---------- Data shown ----------

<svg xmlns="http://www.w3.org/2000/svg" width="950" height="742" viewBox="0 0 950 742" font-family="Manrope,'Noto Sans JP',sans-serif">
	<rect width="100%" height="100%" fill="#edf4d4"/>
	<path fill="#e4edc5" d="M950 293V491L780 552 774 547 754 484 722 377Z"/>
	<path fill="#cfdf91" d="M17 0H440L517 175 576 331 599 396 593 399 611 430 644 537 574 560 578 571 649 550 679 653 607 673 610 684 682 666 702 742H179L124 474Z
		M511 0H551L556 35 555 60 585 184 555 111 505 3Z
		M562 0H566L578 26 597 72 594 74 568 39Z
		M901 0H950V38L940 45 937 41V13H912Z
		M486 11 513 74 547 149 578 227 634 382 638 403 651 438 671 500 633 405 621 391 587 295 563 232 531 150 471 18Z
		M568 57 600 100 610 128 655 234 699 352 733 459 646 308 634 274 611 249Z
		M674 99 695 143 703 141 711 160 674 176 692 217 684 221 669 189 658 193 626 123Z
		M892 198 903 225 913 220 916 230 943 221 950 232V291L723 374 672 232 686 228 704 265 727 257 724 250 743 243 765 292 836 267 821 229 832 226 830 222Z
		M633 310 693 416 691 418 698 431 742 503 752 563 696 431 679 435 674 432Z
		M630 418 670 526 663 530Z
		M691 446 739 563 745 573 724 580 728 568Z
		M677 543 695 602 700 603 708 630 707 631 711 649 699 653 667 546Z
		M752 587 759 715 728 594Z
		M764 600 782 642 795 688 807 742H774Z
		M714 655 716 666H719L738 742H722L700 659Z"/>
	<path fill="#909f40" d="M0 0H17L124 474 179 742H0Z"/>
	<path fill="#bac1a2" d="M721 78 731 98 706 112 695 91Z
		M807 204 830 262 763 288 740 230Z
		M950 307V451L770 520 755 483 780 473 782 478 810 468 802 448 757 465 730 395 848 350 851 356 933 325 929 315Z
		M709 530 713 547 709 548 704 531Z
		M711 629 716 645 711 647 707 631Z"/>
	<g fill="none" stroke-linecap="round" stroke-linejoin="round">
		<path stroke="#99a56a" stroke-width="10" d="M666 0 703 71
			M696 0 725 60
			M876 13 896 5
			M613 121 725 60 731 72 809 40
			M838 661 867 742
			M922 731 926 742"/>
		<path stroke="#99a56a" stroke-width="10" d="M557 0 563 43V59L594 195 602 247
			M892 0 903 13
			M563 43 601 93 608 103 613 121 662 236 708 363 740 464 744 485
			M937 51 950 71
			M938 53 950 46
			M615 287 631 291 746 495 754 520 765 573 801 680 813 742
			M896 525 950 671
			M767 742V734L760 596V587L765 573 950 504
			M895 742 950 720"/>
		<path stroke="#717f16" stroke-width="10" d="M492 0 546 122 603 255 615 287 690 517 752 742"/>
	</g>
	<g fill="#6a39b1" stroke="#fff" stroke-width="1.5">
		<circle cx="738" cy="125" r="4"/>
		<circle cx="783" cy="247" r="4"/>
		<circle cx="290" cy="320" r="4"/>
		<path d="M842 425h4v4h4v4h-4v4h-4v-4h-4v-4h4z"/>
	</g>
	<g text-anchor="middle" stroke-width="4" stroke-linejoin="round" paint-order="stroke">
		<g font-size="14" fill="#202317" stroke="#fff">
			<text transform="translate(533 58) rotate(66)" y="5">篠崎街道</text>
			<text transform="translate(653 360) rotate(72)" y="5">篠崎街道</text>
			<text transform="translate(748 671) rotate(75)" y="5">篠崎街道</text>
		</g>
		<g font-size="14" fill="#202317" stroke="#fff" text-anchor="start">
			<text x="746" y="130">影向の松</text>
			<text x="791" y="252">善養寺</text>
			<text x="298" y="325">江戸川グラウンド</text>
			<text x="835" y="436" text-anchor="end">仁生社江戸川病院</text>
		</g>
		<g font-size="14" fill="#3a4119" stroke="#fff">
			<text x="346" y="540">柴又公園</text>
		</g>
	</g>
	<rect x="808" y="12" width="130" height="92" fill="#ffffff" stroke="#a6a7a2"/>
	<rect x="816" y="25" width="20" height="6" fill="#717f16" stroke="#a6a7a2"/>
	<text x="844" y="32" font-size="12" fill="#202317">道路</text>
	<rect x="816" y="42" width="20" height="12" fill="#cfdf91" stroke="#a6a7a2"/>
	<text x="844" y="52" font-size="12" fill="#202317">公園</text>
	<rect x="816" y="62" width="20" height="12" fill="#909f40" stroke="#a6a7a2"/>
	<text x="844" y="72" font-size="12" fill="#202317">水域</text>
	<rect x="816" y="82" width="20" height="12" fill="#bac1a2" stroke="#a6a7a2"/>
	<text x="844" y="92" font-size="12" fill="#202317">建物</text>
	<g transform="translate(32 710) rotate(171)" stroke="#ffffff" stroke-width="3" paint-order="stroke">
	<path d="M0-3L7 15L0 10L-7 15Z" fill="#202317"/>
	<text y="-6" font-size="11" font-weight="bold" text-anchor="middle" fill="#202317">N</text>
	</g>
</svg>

----------

Write out every record shown above, word for word.

Response box
<svg xmlns="http://www.w3.org/2000/svg" width="950" height="742" viewBox="0 0 950 742" font-family="Manrope,'Noto Sans JP',sans-serif">
	<rect width="100%" height="100%" fill="#edf4d4"/>
	<path fill="#e4edc5" d="M950 293V491L780 552 774 547 754 484 722 377Z"/>
	<path fill="#cfdf91" d="M17 0H440L517 175 576 331 599 396 593 399 611 430 644 537 574 560 578 571 649 550 679 653 607 673 610 684 682 666 702 742H179L124 474Z
		M511 0H551L556 35 555 60 585 184 555 111 505 3Z
		M562 0H566L578 26 597 72 594 74 568 39Z
		M901 0H950V38L940 45 937 41V13H912Z
		M486 11 513 74 547 149 578 227 634 382 638 403 651 438 671 500 633 405 621 391 587 295 563 232 531 150 471 18Z
		M568 57 600 100 610 128 655 234 699 352 733 459 646 308 634 274 611 249Z
		M674 99 695 143 703 141 711 160 674 176 692 217 684 221 669 189 658 193 626 123Z
		M892 198 903 225 913 220 916 230 943 221 950 232V291L723 374 672 232 686 228 704 265 727 257 724 250 743 243 765 292 836 267 821 229 832 226 830 222Z
		M633 310 693 416 691 418 698 431 742 503 752 563 696 431 679 435 674 432Z
		M630 418 670 526 663 530Z
		M691 446 739 563 745 573 724 580 728 568Z
		M677 543 695 602 700 603 708 630 707 631 711 649 699 653 667 546Z
		M752 587 759 715 728 594Z
		M764 600 782 642 795 688 807 742H774Z
		M714 655 716 666H719L738 742H722L700 659Z"/>
	<path fill="#909f40" d="M0 0H17L124 474 179 742H0Z"/>
	<path fill="#bac1a2" d="M721 78 731 98 706 112 695 91Z
		M807 204 830 262 763 288 740 230Z
		M950 307V451L770 520 755 483 780 473 782 478 810 468 802 448 757 465 730 395 848 350 851 356 933 325 929 315Z
		M709 530 713 547 709 548 704 531Z
		M711 629 716 645 711 647 707 631Z"/>
	<g fill="none" stroke-linecap="round" stroke-linejoin="round">
		<path stroke="#99a56a" stroke-width="10" d="M666 0 703 71
			M696 0 725 60
			M876 13 896 5
			M613 121 725 60 731 72 809 40
			M838 661 867 742
			M922 731 926 742"/>
		<path stroke="#99a56a" stroke-width="10" d="M557 0 563 43V59L594 195 602 247
			M892 0 903 13
			M563 43 601 93 608 103 613 121 662 236 708 363 740 464 744 485
			M937 51 950 71
			M938 53 950 46
			M615 287 631 291 746 495 754 520 765 573 801 680 813 742
			M896 525 950 671
			M767 742V734L760 596V587L765 573 950 504
			M895 742 950 720"/>
		<path stroke="#717f16" stroke-width="10" d="M492 0 546 122 603 255 615 287 690 517 752 742"/>
	</g>
	<g fill="#6a39b1" stroke="#fff" stroke-width="1.5">
		<circle cx="738" cy="125" r="4"/>
		<circle cx="783" cy="247" r="4"/>
		<circle cx="290" cy="320" r="4"/>
		<path d="M842 425h4v4h4v4h-4v4h-4v-4h-4v-4h4z"/>
	</g>
	<g text-anchor="middle" stroke-width="4" stroke-linejoin="round" paint-order="stroke">
		<g font-size="14" fill="#202317" stroke="#fff">
			<text transform="translate(533 58) rotate(66)" y="5">篠崎街道</text>
			<text transform="translate(653 360) rotate(72)" y="5">篠崎街道</text>
			<text transform="translate(748 671) rotate(75)" y="5">篠崎街道</text>
		</g>
		<g font-size="14" fill="#202317" stroke="#fff" text-anchor="start">
			<text x="746" y="130">影向の松</text>
			<text x="791" y="252">善養寺</text>
			<text x="298" y="325">江戸川グラウンド</text>
			<text x="835" y="436" text-anchor="end">仁生社江戸川病院</text>
		</g>
		<g font-size="14" fill="#3a4119" stroke="#fff">
			<text x="346" y="540">柴又公園</text>
		</g>
	</g>
	<rect x="808" y="12" width="130" height="92" fill="#ffffff" stroke="#a6a7a2"/>
	<rect x="816" y="25" width="20" height="6" fill="#717f16" stroke="#a6a7a2"/>
	<text x="844" y="32" font-size="12" fill="#202317">道路</text>
	<rect x="816" y="42" width="20" height="12" fill="#cfdf91" stroke="#a6a7a2"/>
	<text x="844" y="52" font-size="12" fill="#202317">公園</text>
	<rect x="816" y="62" width="20" height="12" fill="#909f40" stroke="#a6a7a2"/>
	<text x="844" y="72" font-size="12" fill="#202317">水域</text>
	<rect x="816" y="82" width="20" height="12" fill="#bac1a2" stroke="#a6a7a2"/>
	<text x="844" y="92" font-size="12" fill="#202317">建物</text>
	<g transform="translate(32 710) rotate(171)" stroke="#ffffff" stroke-width="3" paint-order="stroke">
	<path d="M0-3L7 15L0 10L-7 15Z" fill="#202317"/>
	<text y="-6" font-size="11" font-weight="bold" text-anchor="middle" fill="#202317">N</text>
	</g>
</svg>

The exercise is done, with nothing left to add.